Metformin: Gastrointestinal upset such as diarrhea (12% to 53%), nausea and vomiting (7% to 26%), flatulence (4% to 12%), chest discomfort, flushing, palpitation, headache (5% to 6%), chills, dizziness, taste disorder, diaphoresis, nail disease, skin rash, vitamin B12 deficiency.
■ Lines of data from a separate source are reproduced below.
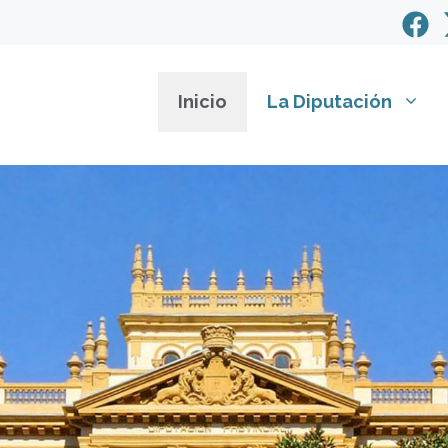
Inicio
La Diputación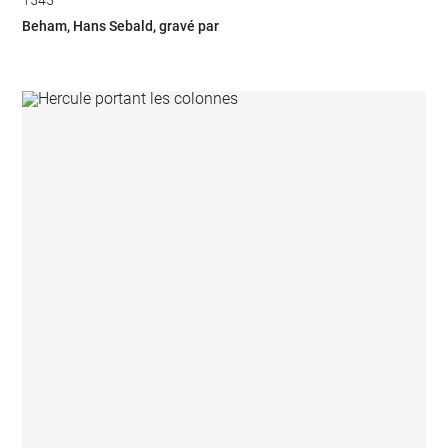
1545
Beham, Hans Sebald, gravé par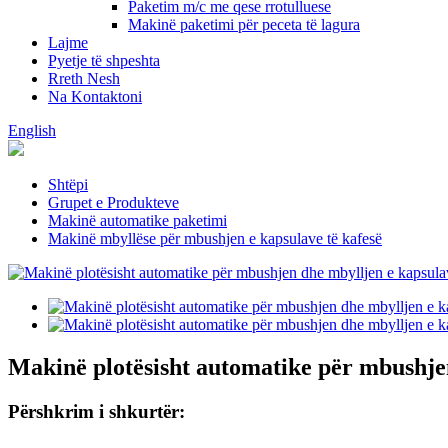
Paketim m/c me qese rrotulluese
Makinë paketimi për peceta të lagura
Lajme
Pyetje të shpeshta
Rreth Nesh
Na Kontaktoni
English
Shtëpi
Grupet e Produkteve
Makinë automatike paketimi
Makinë mbyllëse për mbushjen e kapsulave të kafesë
Makinë plotësisht automatike për mbushjen
Përshkrim i shkurtër: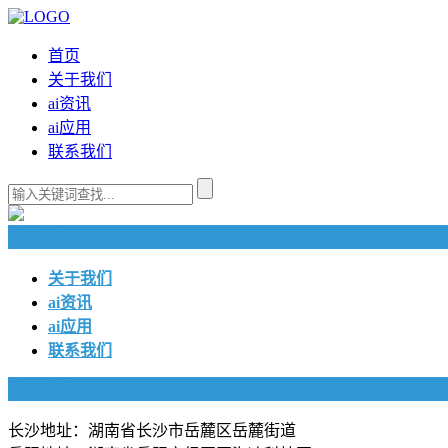
首页
关于我们
ai资讯
ai应用
联系我们
快捷导航
关于我们
ai资讯
ai应用
联系我们
联系我们
长沙地址：湖南省长沙市岳麓区岳麓街道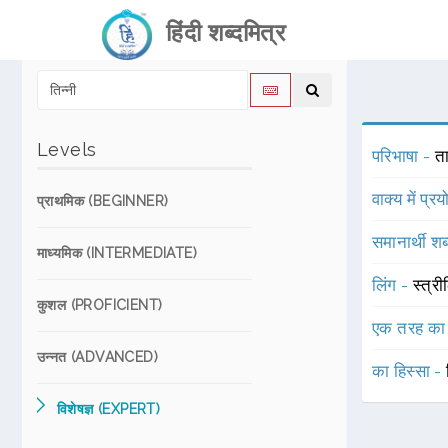
हिंदी शब्दमित्र
Levels
परिभाषा -
त
वाक्य में प्र
प्राथमिक (BEGINNER)
समानार्थी शब
माध्यमिक (INTERMEDIATE)
लिंग -
स्त्री
कुशल (PROFICIENT)
एक तरह का
उन्नत (ADVANCED)
का हिस्सा -
विशेषज्ञ (EXPERT)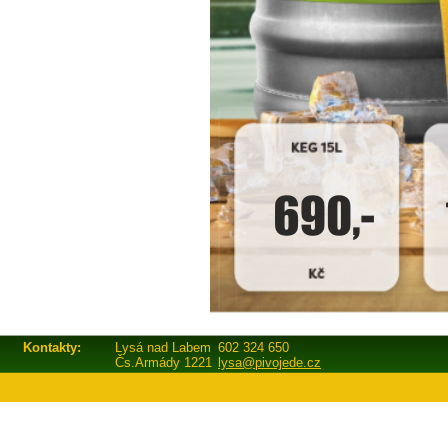
Kontakty:
Lysá nad Labem
602 324 650
Čs.Armády 1221
lysa@pivojede.cz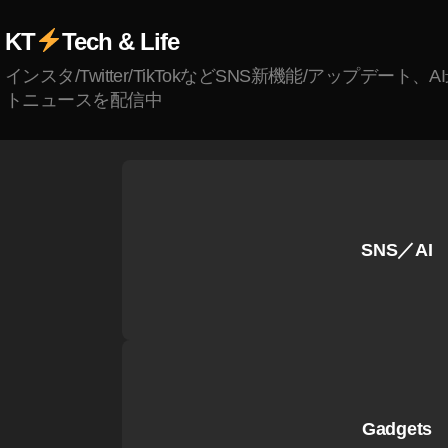
,
KT
Tech & Life
R
ai
インスタ/Twitter/TikTokなどSNS新機能/アップデート、
n
,
トニュースを配信中
R
ai
n
y
S
e
SNS／AI
a
s
o
n
,
R
e
d
,
S
Gadgets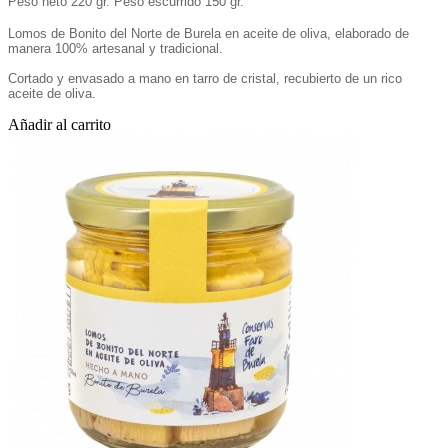
Peso neto 220 gr. Peso escurrido 150 gr.
Lomos de Bonito del Norte de Burela en aceite de oliva, elaborado de
manera 100% artesanal y tradicional.
Cortado y envasado a mano en tarro de cristal, recubierto de un rico
aceite de oliva.
Añadir al carrito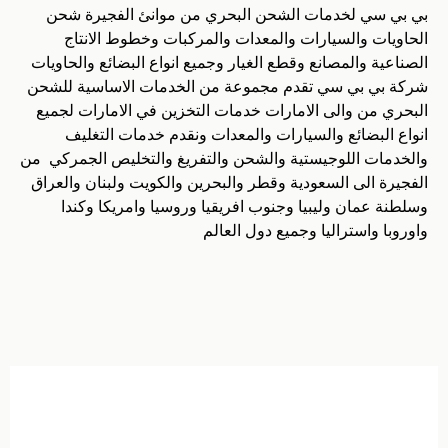
بي بي سي لخدمات الشحن البحري من موانئ الفجيرة شحن
الحاويات والسيارات والمعدات والمركبات وخطوط الانتاج
الصناعية والمصانع وقطع الغيار وجميع انواع البضائع والحاويات
شركة بي بي سي تقدم مجموعة من الخدمات الاساسية للشحن
البحري من والى الامارات خدمات التخزين في الامارات لجميع
انواع البضائع والسيارات والمعدات ونقدم خدمات التغليف
والخدمات اللوجيستية والشحن والتفريغ والتخليص الجمركي من
الفجيرة الى السعودية وقطر والبحرين والكويت ولبنان والعراق
وسلطنة عمان وليبيا وجنوب افريقيا وروسيا وامريكا وكندا
واوروبا واستراليا وجميع دول العالم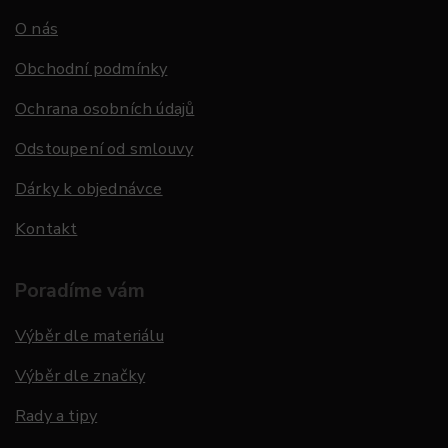
O nás
Obchodní podmínky
Ochrana osobních údajů
Odstoupení od smlouvy
Dárky k objednávce
Kontakt
Poradíme vám
Výběr dle materiálu
Výběr dle značky
Rady a tipy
Also, in less than 1% of patients, it causes lactic acidosis, which can be life-threatening, and is precipitated by conditions predisposing to hypoperfusion and hypoxemia, such as severe renal failure (eGFR less than 30 ml/min/1.73 m2).

Thiazolidinediones: Edema (less than or equal to 27%), hypoglycemia (less than or equal to 27%), cardiac failure (less than or equal to 8%), headache, bone fracture (less than or equal to 5%), myalgia (5%), sinusitis (6%), and pharyngitis.

Alpha-glucosidase inhibitors: Adverse effects include flatulence (74%) that tends to decrease with time, diarrhea (31%), abdominal pain (19%), and increased serum transaminases (less than or equal to 4%).

DPP4 inhibitors:

Sitagliptin: Hypoglycemia (1%), nasopharyngitis (5%), increased serum creatinine, acute pancreatitis (including hemorrhagic or necrotizing forms), and acute renal failure.
Saxagliptin: Peripheral edema (4%), headache (7%), hypoglycemia (6%), urinary tract infection (7%), lymphocytopenia (2%), and acute pancreatitis.
Linagliptin: Hypoglycemia (7%), increased uric acid (3%), increased serum lipase (8%; more than three times upper limit of normal), nasopharyngitis (7%), and acute pancreatitis.

SGLT-2 inhibitors: Dyslipidemia (3%), hyperphosphatemia (2%), hypovolemia (1%), nausea, fungal vaginosis (7% to 8%), urinary tract infection (6%), increased urine output (3% to 4%), dysuria (2%), influenza (2% to 3%), bone fracture (8%), and renal impairment.

Cycloset: Dizziness, fatigue, headache, constipation, rhinitis, nausea, and weakness.

Conclusion:

Antidiabetic drugs have completely changed the way diabetes is managed, giving medical practitioners a wide range of alternatives to customize treatment regimens to meet the needs of each patient. The field’s continuous research and development is producing new insights and treatment choices, giving people with diabetes hope for better results and a higher standard of living. Future research into diabetes should lead to progressively more precise and successful antidiabetic therapies.